◆ **TEXT BLOCK**:
※ ※ ※

Personal information
- Born: 4 January 1974 (age 52) Guben, East Germany
- Height: 1.86 m (6 ft 1 in)
- Weight: 75 kg (165 lb)

Team information
- Current team: Retired
- Discipline: Road
- Role: Rider
- Rider type: Sprinter

Professional teams
- 1997–1998: Agro–Adler Brandenburg
- 1999–2003: Team Telekom
- 2004–2005: Gerolsteiner
- 2006: Team Lamonta
- 2007: Tinkoff Credit Systems
- 2008: Diquigiovanni–Androni
- 2009: PSK Whirlpool–Author
- 2010–2012: Lampre–Farnese Vini
- 2013–2014: RadioShack–Leopard

Major wins
- Grand Tours Giro d'Italia 2 individual stages (2001) One-Day Races and Classics National Road Race Championship (2002)

Medal record
Men's track cycling
Representing Germany
World Championships
| Gold medal – first place | 1994 Palermo | Team Pursuit |
| Bronze medal – third place | 1996 Manchester | Team Pursuit |

= Danilo Hondo =

German cyclist

Danilo Hondo (born 4 January 1974) is a German former professional road bicycle racer. He won the German National Road Race in 2002. He competed in the men's team pursuit at the 1996 Summer Olympics.

He was banned from professional cycling and then later won his appeal to return to the sport. From January 2015 to May 2019, Hondo worked as a coach for the Swiss cycling federation, first for the under-23 squad and then with the elite. He owns a bike shop on the island of Mallorca.

※ ※ ※

◆ **DATA SECTION**:
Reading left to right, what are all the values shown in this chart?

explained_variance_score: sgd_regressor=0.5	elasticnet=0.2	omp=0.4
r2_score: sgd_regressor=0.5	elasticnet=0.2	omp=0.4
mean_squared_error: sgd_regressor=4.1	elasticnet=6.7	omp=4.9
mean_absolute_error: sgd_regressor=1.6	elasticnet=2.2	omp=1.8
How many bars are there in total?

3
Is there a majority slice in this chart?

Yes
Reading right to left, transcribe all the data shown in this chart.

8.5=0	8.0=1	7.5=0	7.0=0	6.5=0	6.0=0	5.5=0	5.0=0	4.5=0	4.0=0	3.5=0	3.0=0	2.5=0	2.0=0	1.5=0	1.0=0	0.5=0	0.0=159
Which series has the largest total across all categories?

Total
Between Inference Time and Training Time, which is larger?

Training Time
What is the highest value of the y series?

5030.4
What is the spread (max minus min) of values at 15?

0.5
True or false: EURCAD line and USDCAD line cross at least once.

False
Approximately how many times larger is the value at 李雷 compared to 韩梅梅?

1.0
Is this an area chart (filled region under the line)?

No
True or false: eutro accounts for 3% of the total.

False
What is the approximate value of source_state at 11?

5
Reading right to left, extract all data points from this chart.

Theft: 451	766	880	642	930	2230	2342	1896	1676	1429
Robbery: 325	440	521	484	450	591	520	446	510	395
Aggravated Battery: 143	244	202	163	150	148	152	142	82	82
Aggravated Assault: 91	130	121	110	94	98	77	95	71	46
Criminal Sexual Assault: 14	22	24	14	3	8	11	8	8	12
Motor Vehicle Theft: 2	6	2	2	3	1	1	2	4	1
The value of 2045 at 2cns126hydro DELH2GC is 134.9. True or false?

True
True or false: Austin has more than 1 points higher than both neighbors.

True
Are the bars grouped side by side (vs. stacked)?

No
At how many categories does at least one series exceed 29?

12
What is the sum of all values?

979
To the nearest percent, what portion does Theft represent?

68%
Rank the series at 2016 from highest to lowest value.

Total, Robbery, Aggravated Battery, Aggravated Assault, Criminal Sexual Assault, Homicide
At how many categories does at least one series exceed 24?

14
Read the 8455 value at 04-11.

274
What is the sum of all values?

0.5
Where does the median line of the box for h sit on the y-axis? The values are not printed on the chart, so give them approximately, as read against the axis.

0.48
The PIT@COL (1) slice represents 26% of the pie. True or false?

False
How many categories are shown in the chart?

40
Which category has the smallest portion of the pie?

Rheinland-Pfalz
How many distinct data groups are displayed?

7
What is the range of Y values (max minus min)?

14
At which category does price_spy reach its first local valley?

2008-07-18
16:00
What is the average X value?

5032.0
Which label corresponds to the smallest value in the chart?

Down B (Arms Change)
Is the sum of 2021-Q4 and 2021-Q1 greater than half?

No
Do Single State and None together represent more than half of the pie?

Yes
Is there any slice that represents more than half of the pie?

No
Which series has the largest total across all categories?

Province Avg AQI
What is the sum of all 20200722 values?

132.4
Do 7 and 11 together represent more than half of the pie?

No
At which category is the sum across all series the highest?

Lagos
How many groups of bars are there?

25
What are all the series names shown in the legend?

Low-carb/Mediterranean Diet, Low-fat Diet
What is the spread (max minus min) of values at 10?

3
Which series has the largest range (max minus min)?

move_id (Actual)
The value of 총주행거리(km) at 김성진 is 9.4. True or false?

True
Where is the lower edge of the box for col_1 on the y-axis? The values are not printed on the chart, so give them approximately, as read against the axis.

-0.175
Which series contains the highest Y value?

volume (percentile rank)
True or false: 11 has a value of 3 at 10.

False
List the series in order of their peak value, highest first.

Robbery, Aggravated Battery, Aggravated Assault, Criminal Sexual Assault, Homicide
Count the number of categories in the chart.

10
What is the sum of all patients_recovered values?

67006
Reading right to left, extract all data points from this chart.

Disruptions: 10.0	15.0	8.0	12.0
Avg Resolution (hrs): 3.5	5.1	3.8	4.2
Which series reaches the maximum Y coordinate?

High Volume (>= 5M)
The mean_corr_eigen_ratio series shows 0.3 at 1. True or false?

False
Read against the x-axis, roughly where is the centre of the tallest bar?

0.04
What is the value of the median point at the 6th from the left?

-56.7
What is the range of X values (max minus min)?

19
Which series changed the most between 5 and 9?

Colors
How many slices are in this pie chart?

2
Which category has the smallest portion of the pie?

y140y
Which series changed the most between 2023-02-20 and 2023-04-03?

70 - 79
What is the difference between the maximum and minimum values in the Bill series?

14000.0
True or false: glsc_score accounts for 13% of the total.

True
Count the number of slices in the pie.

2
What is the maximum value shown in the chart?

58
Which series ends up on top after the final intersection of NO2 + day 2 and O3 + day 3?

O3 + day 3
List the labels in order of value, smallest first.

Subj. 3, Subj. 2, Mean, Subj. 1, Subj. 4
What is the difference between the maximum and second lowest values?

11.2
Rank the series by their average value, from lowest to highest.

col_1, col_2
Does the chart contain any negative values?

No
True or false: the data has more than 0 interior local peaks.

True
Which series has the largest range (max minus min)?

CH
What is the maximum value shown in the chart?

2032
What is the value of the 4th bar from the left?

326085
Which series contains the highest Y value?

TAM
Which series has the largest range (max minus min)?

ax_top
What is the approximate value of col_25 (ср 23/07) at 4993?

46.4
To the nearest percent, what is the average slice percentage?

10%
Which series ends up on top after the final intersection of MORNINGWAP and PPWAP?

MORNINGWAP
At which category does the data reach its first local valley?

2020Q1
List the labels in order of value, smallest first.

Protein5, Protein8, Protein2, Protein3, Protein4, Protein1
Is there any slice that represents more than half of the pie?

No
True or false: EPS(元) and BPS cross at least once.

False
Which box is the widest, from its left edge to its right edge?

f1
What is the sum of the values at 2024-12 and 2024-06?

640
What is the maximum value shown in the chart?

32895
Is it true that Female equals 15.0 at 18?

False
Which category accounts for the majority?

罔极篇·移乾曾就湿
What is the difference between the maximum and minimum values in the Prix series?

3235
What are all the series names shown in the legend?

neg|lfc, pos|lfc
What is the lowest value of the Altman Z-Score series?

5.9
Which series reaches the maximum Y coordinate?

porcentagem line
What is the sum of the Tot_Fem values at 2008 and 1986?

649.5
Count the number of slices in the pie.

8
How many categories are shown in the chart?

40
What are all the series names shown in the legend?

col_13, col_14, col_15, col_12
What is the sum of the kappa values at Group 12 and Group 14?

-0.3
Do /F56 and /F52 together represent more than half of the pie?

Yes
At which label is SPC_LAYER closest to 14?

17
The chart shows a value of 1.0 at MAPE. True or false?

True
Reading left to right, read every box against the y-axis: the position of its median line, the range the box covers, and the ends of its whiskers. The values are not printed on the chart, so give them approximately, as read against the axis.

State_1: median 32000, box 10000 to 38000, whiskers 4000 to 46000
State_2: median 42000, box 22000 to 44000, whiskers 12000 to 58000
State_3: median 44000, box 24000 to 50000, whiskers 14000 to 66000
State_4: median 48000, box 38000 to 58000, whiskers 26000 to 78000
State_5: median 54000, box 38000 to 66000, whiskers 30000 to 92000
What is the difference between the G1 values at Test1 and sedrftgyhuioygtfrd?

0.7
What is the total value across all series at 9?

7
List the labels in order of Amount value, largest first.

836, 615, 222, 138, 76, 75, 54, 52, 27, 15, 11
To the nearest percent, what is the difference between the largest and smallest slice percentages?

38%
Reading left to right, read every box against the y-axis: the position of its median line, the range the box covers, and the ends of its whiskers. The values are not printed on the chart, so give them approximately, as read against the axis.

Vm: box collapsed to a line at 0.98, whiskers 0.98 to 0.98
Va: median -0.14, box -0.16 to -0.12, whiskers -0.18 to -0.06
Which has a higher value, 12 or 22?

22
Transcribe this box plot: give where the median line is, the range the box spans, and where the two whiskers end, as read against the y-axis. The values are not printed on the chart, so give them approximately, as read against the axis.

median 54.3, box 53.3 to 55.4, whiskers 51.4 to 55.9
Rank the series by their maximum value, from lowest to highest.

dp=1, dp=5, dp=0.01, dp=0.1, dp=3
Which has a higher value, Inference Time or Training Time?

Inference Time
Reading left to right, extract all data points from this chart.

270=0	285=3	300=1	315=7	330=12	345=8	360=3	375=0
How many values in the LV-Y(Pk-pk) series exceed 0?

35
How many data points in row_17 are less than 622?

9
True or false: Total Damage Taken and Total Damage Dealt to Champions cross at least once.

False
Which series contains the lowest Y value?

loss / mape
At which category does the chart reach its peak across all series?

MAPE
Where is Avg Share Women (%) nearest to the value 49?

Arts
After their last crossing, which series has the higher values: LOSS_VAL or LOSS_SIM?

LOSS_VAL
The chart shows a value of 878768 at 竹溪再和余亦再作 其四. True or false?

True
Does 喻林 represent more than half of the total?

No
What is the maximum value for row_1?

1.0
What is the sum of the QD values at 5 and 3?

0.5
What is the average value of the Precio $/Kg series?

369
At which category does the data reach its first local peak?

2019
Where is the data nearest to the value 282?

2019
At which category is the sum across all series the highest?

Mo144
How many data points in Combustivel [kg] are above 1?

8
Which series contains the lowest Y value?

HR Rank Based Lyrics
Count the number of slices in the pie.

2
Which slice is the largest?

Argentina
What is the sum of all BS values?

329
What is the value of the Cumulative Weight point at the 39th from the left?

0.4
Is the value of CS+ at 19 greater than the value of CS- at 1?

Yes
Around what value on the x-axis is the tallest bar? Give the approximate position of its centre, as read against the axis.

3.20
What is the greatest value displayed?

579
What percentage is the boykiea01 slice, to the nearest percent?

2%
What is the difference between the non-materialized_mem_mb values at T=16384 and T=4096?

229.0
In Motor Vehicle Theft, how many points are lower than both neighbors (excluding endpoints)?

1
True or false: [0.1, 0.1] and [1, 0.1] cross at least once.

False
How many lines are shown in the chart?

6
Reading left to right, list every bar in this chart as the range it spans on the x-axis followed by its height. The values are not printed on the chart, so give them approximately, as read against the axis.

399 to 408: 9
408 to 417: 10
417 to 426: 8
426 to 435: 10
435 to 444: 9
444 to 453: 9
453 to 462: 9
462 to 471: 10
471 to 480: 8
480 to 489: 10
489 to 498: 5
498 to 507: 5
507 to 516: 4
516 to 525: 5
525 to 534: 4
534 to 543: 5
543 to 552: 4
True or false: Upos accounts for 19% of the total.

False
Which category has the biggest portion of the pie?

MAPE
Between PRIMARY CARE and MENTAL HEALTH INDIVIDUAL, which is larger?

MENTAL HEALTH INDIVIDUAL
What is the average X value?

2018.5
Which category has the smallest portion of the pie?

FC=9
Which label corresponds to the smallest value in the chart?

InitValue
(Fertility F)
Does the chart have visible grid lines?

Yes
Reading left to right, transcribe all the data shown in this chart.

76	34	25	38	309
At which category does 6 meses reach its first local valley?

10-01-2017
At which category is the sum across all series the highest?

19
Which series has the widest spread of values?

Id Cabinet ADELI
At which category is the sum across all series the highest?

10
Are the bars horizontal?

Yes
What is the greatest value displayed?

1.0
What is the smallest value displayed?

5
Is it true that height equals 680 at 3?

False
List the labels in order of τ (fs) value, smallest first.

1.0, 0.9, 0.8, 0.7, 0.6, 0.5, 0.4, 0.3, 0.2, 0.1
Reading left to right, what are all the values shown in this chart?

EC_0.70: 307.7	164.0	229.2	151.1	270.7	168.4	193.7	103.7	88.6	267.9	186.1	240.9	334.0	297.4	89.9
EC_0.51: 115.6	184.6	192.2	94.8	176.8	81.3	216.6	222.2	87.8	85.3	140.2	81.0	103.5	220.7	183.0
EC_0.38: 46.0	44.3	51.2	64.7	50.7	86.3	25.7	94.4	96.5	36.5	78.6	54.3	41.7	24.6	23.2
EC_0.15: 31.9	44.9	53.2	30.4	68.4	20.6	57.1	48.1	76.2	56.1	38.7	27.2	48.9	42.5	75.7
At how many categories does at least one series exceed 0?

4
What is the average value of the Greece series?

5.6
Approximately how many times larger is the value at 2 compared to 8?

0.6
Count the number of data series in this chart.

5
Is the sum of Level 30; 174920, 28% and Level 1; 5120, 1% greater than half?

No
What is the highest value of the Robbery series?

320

※ ※ ※

◆ **WHAT YOU SHOULD DO**:
Using the Danilo Hondo profile, answer these questions:
1. Which professional team did Hondo ride for in 2007?
2. In what year did he win the German National Road Race?
3. On which island does he own a bike shop?

◆ **ANSWER BOX**:
1. Tinkoff Credit Systems
2. 2002
3. Mallorca